Skip to content

Dataset Chunk Size Configuration

Last Updated: December 12, 2025

Status: Implemented and used by CLI/GUI

Canonical feature doc: PARALLEL_TRAINING_BLOCK_CHUNK_SYSTEM.md

Overview

The dataset chunk size controls how many samples are processed per training cycle when using iterate-style loading.
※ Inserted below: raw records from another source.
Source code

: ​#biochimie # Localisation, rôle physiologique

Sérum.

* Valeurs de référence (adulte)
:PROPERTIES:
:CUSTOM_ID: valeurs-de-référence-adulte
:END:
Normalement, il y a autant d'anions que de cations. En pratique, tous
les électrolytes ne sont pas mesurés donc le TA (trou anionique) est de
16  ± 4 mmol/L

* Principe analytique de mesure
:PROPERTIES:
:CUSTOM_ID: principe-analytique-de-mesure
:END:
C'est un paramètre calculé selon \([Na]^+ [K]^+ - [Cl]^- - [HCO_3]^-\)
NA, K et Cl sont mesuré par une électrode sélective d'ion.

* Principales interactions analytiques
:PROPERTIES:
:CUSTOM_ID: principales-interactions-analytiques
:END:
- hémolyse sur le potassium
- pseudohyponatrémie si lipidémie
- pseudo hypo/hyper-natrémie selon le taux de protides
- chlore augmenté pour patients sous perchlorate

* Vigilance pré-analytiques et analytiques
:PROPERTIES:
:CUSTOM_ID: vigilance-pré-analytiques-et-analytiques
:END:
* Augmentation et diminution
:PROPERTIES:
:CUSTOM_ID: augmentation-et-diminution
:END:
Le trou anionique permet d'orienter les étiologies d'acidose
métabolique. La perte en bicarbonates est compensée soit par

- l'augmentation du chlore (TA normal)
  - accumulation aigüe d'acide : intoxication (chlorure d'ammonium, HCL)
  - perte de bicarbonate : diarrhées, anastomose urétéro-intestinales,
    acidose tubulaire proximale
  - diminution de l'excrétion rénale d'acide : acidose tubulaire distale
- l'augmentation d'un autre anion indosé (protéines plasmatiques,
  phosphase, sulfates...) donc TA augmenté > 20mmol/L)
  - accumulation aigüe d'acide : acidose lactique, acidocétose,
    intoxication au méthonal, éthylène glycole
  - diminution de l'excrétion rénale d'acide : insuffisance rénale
Smaller chunks reduce peak memory usage; larger chunks improve throughput at the cost of higher memory.

How it works

  • CLI flag: --dataset-chunk-size (default: 4000)
  • TrainingConfig field: dataset_chunk_size: int
  • GUI: “Chunk size” field under Steps; the “Auto” button aligns steps to the chunk size
  • 8 GB VRAM: 2000–3000
  • 12–16 GB VRAM: 4000 (default)
  • 24 GB+ VRAM: 8000+

CLI examples (Windows PowerShell)

  • Low VRAM (8 GB)

    aios hrm-hf train-actv1 --model gpt2 --dataset-file training_data/curated_datasets/test_sample.txt --dataset-chunk-size 2000 --steps 100
    

  • Balanced (12 GB)

    aios hrm-hf train-actv1 --model gpt2 --dataset-file training_data/curated_datasets/test_sample.txt --dataset-chunk-size 4000 --steps 100
    

  • High VRAM (24 GB+)

    aios hrm-hf train-actv1 --model gpt2 --dataset-file training_data/curated_datasets/test_sample.txt --dataset-chunk-size 8000 --steps 100
    

Where it’s wired in

  • src/aios/cli/hrm_hf_cli.py --dataset-chunk-size option passed into config
  • src/aios/core/hrm_training/training_config/base_fields.py dataset_chunk_size: int = 4000
  • src/aios/cli/hrm_hf/data.py, encoding.py, block_manager.py, train_actv1.py use dataset_chunk_size to bound lines read and chunk within blocks
  • GUI
  • Variable: panel.dataset_chunk_size_var (default "4000")
  • Auto button in helpers.py sets steps to match chunk size

Try it

aios hrm-hf train-actv1 --model gpt2 --dataset-file training_data/curated_datasets/test_sample.txt --dataset-chunk-size 4000 --steps 1 --batch-size 2 --halt-max-steps 1 --eval-batches 1 --log-file artifacts/brains/actv1/metrics.jsonl
Expected: training parses and logs metrics; dataset loader will cap lines per cycle at 4000.

Notes

  • This setting affects data loading cadence and memory pressure, not model architecture.
  • If you also use gradient accumulation, consider total tokens per optimizer step when tuning throughput vs memory.